* _Aim of the task_: What you return must match the records word for word, except that pictures are dropped.

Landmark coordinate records
────────────────────

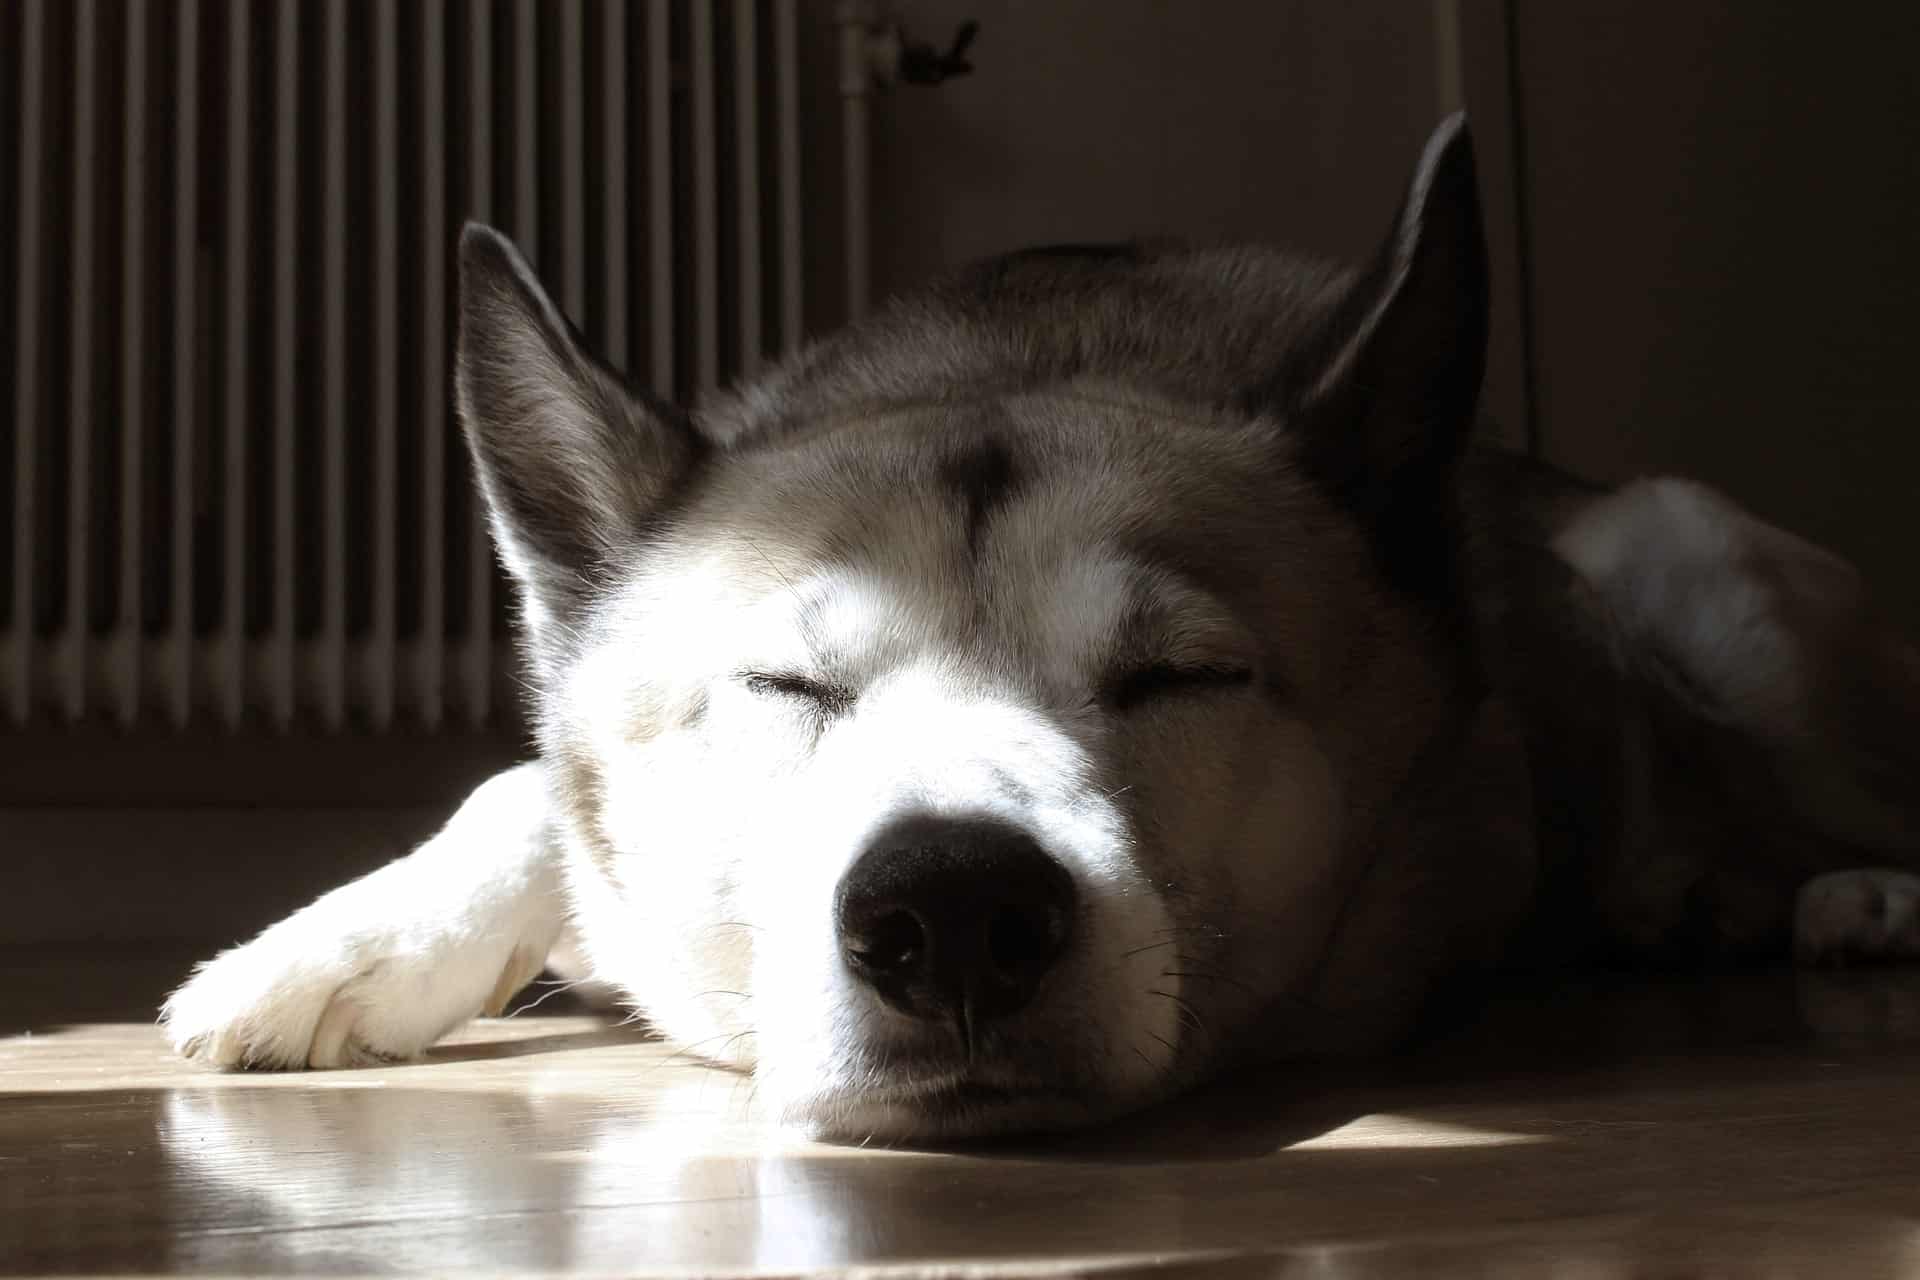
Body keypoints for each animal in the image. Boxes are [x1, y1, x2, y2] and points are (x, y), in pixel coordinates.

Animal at [161, 119, 1920, 1143]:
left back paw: (1850, 896)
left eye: (1179, 676)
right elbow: (525, 787)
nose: (948, 918)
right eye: (785, 684)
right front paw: (340, 943)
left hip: (1688, 562)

────────────────────

* _Result of this exercise_:
Body keypoints for each animal in the image. Boxes are [x1, y1, x2, y2] and points are (x, y), in pixel coordinates.

Animal at [161, 119, 1920, 1143]:
left back paw: (1850, 896)
left eye: (1179, 676)
right elbow: (525, 787)
nose: (948, 918)
right eye: (785, 684)
right front paw: (340, 943)
left hip: (1688, 562)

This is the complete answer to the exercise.